Finding Max & Min for varying lines in a list VBA excel - vba

I'm having trouble turning my thought process into tangible code and honestly I'm not sure where to start with the code. I have a data set with two applicable columns, for the sake of simplicity we'll say A and B. A contains a list of three initials followed by a number, ex. JFD3, JFD2, JFD6, EUW1, YMG2, YMG3. Column B has a value. I need to find the range of the highest to lowest values for each set of initials, which has me thinking a max - min solution. The list of initials isn't necessarily in order, and there could be one set of initials(with a net variance of 0, which is OK), or up to 8 sets of initials, with the numbers not necessarily being consecutive. I was thinking some sort of Match(Left(3)) but i don't think that would encompass everything.
Any ideas on where to start would be much appreciated. I'll be happy to clarify if theres any questions.

You can use dictionaries from the Scripting Runtime to do this easily. Use two of them with the initials as the keys, one holding the minimum values found and the other holding the maximum values found.
Add a reference to the Microsoft Scripting Runtime (Tools->Add reference..., then check the box next to "Microsoft Scripting Runtime") or late bind (see instructions below). Something like this should do the trick, assumes initials in column 1, values in column 2, no headers:
Private Sub MinMax()

▶ **Material provided**:
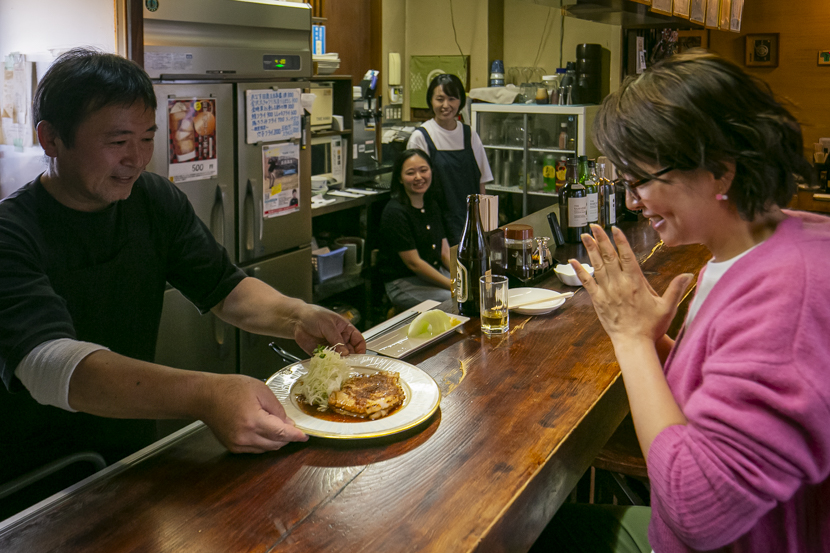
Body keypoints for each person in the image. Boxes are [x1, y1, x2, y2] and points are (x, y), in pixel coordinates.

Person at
...
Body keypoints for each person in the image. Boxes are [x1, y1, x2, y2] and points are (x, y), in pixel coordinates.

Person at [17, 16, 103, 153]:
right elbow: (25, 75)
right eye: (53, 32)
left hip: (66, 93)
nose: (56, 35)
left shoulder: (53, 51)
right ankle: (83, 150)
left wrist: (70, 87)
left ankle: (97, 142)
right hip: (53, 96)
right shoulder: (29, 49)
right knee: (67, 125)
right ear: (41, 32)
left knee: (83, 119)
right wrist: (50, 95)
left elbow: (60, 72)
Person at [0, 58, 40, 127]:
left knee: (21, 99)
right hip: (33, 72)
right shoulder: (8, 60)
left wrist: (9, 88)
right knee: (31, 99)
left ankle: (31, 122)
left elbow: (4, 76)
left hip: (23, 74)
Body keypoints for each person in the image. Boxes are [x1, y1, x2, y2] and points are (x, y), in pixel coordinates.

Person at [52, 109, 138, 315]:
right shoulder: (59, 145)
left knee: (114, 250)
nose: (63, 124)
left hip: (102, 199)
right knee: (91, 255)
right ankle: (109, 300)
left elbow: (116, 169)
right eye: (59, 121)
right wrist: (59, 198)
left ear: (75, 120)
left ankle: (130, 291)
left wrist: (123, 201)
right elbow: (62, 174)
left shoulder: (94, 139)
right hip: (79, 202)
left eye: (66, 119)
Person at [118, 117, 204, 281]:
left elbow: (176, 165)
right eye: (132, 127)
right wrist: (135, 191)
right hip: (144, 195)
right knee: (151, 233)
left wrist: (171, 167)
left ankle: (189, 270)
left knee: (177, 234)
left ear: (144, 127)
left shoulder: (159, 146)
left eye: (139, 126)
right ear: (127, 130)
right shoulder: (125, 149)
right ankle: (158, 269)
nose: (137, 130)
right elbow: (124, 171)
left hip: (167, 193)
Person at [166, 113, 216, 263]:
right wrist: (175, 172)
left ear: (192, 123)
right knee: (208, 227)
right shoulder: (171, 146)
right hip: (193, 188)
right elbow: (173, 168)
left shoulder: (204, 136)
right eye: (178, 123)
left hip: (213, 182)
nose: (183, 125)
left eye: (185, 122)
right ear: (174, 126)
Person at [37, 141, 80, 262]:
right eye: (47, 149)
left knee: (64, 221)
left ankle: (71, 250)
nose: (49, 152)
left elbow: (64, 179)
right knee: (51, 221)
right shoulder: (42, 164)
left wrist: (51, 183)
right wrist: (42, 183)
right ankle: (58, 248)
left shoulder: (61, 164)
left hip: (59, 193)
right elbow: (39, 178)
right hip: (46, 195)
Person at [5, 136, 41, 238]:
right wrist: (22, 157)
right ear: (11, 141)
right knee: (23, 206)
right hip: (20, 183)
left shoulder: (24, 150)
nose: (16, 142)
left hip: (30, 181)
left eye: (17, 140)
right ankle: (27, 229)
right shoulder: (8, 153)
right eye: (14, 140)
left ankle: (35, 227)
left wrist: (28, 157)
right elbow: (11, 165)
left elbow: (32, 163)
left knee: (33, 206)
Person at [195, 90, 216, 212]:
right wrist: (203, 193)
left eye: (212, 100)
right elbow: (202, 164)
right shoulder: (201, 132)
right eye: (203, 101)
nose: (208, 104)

▶ **Work instructions**:
1. Reproduce the stretch of the Excel VBA min and max thread from "Finding Max &" through "would encompass everything.".
2. Continue the forum thread on finding the maximum and minimum values for each set of initials in Excel VBA, starting right after its last line.

▶ **Expected outputs**:
1.
Finding Max & Min for varying lines in a list VBA excel - vba

I'm having trouble turning my thought process into tangible code and honestly I'm not sure where to start with the code. I have a data set with two applicable columns, for the sake of simplicity we'll say A and B. A contains a list of three initials followed by a number, ex. JFD3, JFD2, JFD6, EUW1, YMG2, YMG3. Column B has a value. I need to find the range of the highest to lowest values for each set of initials, which has me thinking a max - min solution. The list of initials isn't necessarily in order, and there could be one set of initials(with a net variance of 0, which is OK), or up to 8 sets of initials, with the numbers not necessarily being consecutive. I was thinking some sort of Match(Left(3)) but i don't think that would encompass everything.

2.
Dim mins As Dictionary
Dim maxes As Dictionary
Dim sheet As Worksheet
Set sheet = ActiveSheet
Set mins = New Dictionary
Set maxes = New Dictionary
Dim row As Long
For row = 1 To sheet.UsedRange.Rows.Count
Dim key As Variant
Dim val As Integer
key = sheet.Cells(row, 1).Value2
If Len(key) >= 3 Then
key = Left$(sheet.Cells(row, 1).Value2, 3)
val = sheet.Cells(row, 2).Value2
If Not mins.Exists(key) Then
mins.Add key, val
Else
If mins(key) > val Then mins(key) = val
End If
If Not mins.Exists(key) Then
maxes.Add key, val
Else
If maxes(key) < val Then maxes(key) = val
End If
End If
Next row
For Each key In mins.Keys
Debug.Print key & ": Min = "; mins(key) & " Max = "; maxes(key)
Next key
End Sub
To use late binding, the code is exactly the same with these exceptions. Instead of declaring mins and maxes as Dictionary, declare them as Object:
Dim mins As Object
Dim maxes As Object
And instead of setting them as New Dictionary, use CreateObject:
Set sheet = ActiveSheet
Set mins = CreateObject("Scripting.Dictionary")
Set maxes = CreateObject("Scripting.Dictionary")

Use a Pivot Table. Put your Column A field* in the Row Labels, then put column B in the Values twice. Change one from Sum to Min, and the other from Sum to Max.
* Not sure if you need to group by JFD for all JFDx or by each JFDx. If you need them grouped by the 3 initials, make a column C =left("A1",3), then use that in your

An approach to this could be:
Sort the data in the range A-B by A in alphabetical order. To do this, you can record a macro while doing this action and edit the code to make it dynamically working every time. This is required to make the below solution work, more performing for many other kinds of similar approaches.
Use While blocks to run the solution. I let you take the time to build and test a working code, but this is the idea:
startSubset = 2 '<-- we start getting the key from row 2
'build the key to define the subset
keyStart = 1
currentKey = ""
Do While Not IsNumeric(Right(Left(Range("A" & startSubset),keyStart),1))
'while the last char of the key is not numeric, let's add it to the key
currentKey = currentKey & Right(Left(Range("A" & startSubset),keyStart),1)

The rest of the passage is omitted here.